→ READING PASSAGE:
* * *

Wednesday, 17 March 2010

How does she do it?


I am beginning to wonder if there is something in the cosmos at the moment but as I am not an astrologist so I cannot be sure. It just seems that many people I know are having very busy times that can at times be extraordinarily stressful. Below is an account of my day today because it highlights what those of us who are Mums and running businesses go through a lot.
I am launching a new course next month and have done a great deal of prep for it. My initial email had not had much response so I ended up going to a networking event this morning as I knew I would meet some of the people who had signalled initial interest there. This sounds easier than it was. Last week I had to call in a favour with a good friend and ask her to look after my 2 y/o as despite the event being aimed at Mums, there is no creche. I did not feel too bad as we usually see said friend and her 2 y/o on Wednesdays at the same playgroup. What it involved was getting to the venue 40 minutes early to deposit my youngest before heading off to the meeting.
However that was not all. Part of the reason I had not gone to bed until 23.30 last night was because I had to wrap a pressie and write a card for the daughter of a dear friend (we went to school together) because she was three today. It is the 3 y/o's ballet class on Wednesday and so I had to call in an even bigger favour and ask one of my local friends if she would pick up the 3 y/o from pre-school, feed her lunch, let her play w/ her daughter then take her to and from ballet. She often takes the 3 y/o to ballet but would now be responsible for her for 4.5 hours. Despite feeling uncomfortable about this, I did ask and she did say yes last week. Just needed to remember to pack her ballet stuff for pre-school and take her car seat with us too!!
That done the 2 y/o and I headed into town. This involved finding a new car park where I was going to meet my friend, so a quick look on the internet was needed before we headed out. Deposited 2 y/o then a mad dash to the networking meeting stopping briefly to apply lippy in the car mirror. As soon as the meeting had finished and I had caught up with a couple of people, it was a mad rush back to the playgroup where I sang a couple of songs with my 2 y/o, touched base with friend then a quick march homewards for lunch. Just needed to check that all was ok with friend who was picking up 3 y/o because she had not been at pre-school or answered her phone that morning so popped into her house. Ended up going through a convoluted explanation with her husband as that friend was out and then hurried home to feed 2 y/o.

* * *

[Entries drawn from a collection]
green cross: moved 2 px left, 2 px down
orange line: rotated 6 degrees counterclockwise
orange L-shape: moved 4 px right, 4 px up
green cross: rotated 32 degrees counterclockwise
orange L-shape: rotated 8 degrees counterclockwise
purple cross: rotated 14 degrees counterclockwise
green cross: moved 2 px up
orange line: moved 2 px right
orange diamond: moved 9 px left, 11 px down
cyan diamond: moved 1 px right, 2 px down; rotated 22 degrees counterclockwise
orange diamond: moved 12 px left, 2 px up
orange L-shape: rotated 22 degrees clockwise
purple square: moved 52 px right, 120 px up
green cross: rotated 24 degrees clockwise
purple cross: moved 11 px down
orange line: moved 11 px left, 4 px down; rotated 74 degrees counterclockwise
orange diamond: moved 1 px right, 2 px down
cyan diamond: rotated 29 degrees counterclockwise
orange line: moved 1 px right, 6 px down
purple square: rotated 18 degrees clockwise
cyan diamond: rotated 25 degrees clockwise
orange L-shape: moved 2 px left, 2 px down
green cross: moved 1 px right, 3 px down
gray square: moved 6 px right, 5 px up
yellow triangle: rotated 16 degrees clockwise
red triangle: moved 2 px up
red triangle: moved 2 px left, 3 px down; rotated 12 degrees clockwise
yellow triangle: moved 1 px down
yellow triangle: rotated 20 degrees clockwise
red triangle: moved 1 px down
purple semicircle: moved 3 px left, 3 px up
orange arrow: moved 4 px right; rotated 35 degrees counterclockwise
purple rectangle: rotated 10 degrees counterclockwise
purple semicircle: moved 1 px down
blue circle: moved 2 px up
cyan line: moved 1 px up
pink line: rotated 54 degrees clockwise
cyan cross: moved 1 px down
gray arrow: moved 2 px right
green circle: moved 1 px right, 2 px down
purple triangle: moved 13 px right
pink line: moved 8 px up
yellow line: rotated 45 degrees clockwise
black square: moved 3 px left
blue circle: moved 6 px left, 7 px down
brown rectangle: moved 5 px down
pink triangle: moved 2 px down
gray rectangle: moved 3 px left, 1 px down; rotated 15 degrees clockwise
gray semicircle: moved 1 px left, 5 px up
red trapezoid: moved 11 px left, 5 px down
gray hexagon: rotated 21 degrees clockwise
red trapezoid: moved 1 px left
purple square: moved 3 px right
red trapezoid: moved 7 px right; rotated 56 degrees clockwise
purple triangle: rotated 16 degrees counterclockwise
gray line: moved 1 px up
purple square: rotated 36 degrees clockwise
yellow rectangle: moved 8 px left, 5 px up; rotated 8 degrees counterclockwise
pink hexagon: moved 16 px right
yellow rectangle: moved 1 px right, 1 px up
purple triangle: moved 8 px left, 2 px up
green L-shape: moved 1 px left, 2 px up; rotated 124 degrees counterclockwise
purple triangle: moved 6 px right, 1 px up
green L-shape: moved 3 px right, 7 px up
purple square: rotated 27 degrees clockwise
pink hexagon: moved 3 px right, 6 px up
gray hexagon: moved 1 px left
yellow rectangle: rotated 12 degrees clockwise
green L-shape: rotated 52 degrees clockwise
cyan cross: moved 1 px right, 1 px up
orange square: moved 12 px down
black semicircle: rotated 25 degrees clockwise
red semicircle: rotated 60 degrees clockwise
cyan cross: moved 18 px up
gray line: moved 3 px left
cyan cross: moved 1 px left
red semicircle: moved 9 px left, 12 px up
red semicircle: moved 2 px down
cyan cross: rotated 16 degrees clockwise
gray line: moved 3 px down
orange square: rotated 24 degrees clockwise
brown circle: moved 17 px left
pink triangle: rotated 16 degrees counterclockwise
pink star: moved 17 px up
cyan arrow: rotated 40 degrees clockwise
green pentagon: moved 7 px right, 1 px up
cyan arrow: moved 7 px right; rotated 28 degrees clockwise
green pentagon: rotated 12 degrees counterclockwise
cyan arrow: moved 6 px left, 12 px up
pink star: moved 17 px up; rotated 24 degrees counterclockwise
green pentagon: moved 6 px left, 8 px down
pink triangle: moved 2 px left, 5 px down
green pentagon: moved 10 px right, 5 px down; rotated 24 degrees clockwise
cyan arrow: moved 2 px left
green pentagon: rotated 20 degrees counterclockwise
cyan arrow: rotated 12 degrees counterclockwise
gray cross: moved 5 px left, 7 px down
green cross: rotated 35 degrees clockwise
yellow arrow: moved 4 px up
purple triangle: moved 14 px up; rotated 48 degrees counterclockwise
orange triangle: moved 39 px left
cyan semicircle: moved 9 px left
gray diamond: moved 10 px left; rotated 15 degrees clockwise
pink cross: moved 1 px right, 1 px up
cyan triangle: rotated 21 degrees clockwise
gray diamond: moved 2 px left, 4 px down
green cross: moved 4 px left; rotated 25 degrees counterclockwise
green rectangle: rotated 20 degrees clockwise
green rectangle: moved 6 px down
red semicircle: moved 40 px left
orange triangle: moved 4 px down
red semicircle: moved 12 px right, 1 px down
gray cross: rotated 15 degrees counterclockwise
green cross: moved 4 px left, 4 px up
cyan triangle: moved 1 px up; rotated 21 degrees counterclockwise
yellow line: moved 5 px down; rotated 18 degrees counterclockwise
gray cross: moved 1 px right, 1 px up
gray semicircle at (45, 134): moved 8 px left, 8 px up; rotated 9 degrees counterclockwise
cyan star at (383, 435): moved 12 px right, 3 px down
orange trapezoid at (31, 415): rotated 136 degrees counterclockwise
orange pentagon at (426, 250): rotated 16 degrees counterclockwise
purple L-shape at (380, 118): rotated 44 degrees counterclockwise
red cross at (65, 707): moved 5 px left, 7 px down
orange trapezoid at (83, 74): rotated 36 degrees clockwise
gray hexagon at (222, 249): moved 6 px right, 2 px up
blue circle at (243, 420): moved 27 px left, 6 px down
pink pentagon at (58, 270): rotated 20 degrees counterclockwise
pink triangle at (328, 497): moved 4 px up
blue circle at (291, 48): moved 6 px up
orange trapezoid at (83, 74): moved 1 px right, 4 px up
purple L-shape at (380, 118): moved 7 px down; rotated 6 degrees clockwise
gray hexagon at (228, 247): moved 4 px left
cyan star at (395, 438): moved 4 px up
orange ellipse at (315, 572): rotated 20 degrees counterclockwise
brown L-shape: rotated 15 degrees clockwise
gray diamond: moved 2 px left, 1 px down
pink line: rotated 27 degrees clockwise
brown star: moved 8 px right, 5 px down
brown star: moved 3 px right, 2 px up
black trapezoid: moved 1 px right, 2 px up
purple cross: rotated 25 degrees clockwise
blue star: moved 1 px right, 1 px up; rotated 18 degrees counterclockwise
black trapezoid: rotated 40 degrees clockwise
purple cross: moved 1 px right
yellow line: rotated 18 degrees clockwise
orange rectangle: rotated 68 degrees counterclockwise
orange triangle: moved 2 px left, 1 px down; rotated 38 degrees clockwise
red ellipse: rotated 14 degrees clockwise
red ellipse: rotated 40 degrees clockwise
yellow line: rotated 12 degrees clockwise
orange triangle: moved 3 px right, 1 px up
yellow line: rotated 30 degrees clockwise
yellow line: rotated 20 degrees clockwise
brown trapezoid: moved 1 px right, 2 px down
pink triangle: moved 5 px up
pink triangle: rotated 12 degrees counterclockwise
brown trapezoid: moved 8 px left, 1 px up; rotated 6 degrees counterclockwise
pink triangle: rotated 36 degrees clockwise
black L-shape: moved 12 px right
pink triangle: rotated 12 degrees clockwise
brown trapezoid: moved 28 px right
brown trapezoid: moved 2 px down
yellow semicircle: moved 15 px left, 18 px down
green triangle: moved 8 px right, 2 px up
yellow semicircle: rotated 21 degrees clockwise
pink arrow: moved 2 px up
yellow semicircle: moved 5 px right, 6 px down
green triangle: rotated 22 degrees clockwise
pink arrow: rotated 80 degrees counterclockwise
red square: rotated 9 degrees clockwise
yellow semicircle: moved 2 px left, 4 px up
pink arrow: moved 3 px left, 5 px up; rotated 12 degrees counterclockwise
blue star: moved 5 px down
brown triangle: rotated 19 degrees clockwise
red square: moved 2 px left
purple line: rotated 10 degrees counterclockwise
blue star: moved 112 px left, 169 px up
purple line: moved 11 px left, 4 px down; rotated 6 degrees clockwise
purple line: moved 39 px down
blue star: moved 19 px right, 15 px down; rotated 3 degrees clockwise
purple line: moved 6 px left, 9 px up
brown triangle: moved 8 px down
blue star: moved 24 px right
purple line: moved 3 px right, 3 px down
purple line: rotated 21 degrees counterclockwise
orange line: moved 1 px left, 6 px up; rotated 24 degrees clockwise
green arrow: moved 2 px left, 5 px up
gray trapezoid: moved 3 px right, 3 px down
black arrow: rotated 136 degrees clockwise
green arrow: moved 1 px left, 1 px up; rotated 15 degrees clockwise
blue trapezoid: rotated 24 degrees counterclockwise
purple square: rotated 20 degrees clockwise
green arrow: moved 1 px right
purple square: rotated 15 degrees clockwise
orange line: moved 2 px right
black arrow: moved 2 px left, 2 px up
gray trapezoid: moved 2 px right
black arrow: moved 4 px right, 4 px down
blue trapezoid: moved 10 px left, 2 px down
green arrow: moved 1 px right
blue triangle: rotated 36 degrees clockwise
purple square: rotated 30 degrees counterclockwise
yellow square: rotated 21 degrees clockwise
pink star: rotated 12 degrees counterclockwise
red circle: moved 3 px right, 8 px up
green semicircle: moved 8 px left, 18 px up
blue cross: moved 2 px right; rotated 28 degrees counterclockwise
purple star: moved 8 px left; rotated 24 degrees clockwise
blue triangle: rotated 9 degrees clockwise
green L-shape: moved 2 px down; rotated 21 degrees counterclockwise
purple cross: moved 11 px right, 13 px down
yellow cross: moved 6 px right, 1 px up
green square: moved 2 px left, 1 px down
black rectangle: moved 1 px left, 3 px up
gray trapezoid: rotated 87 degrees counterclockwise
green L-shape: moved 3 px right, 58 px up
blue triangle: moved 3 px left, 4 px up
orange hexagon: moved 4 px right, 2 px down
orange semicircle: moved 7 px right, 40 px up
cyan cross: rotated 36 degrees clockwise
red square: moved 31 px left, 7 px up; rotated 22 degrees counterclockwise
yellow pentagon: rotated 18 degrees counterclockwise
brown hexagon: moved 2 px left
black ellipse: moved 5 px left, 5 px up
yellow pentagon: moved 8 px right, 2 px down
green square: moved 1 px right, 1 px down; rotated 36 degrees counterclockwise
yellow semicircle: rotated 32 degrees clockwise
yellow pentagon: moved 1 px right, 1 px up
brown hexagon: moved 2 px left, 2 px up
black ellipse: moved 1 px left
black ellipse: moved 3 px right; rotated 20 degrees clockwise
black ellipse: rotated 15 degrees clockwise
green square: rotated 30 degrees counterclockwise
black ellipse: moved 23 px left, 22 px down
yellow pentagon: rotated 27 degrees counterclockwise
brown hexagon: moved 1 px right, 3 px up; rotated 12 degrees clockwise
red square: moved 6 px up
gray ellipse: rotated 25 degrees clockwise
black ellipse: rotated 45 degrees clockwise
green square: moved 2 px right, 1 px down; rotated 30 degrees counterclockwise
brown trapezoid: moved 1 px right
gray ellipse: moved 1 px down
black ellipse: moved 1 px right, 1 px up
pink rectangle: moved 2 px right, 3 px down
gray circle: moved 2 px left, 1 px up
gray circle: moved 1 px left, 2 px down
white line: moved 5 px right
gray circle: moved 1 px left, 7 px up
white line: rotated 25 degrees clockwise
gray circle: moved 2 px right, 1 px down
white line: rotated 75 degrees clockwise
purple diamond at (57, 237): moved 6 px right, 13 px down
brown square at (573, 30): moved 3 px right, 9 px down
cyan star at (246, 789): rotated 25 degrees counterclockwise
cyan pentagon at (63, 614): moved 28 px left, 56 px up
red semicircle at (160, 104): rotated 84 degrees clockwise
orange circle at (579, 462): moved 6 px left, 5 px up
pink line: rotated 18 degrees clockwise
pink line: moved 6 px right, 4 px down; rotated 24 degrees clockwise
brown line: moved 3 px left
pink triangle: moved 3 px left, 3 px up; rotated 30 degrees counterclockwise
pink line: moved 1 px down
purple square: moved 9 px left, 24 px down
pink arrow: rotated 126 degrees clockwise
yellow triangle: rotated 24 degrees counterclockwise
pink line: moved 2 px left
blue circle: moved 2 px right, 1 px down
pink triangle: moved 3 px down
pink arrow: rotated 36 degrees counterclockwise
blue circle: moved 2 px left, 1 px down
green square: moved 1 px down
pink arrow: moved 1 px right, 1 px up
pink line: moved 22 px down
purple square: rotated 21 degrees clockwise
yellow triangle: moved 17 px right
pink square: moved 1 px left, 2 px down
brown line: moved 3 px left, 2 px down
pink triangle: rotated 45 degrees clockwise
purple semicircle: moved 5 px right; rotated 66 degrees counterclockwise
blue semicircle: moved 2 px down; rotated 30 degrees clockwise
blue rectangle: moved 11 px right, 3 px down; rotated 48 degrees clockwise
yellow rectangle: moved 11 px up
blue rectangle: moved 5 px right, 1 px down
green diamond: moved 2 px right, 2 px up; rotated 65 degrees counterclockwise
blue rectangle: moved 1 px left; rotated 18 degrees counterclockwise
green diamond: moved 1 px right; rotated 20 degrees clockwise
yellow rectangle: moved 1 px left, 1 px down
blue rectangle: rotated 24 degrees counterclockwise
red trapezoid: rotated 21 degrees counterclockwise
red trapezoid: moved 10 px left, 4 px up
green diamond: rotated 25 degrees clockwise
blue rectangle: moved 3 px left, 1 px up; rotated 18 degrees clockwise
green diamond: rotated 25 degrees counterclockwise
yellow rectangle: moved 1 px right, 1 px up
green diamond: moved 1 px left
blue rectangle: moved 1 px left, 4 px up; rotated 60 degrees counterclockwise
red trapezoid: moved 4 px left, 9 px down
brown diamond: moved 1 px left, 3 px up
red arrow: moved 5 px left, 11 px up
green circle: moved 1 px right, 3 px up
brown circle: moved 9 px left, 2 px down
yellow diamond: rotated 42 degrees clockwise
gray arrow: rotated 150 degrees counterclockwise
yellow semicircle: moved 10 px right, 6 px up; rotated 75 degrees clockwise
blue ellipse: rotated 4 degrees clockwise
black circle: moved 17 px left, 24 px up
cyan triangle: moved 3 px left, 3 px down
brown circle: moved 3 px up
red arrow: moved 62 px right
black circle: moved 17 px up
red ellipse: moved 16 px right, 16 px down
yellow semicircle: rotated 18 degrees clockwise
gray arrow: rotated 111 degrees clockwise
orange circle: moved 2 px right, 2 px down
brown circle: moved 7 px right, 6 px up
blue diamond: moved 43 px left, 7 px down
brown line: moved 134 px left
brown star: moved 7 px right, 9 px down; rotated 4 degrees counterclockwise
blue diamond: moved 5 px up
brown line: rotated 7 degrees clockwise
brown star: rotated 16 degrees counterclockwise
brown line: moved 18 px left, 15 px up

* * *

→ INSTRUCTION:
For each statement, decide whether it agrees with the blog post about a busy day, answering yes or no and quoting the words that settle it. (a) The writer did not go to bed until 23.30 the night before. (b) The networking event provided a creche. (c) The friend picking up the 3 y/o answered her phone that morning. These records come from a different source than the blog post.

→ SOLUTION:
(a) Yes: "I had not gone to bed until 23.30 last night"
(b) No: "despite the event being aimed at Mums, there is no creche"
(c) No: "she had not been at pre-school or answered her phone that morning"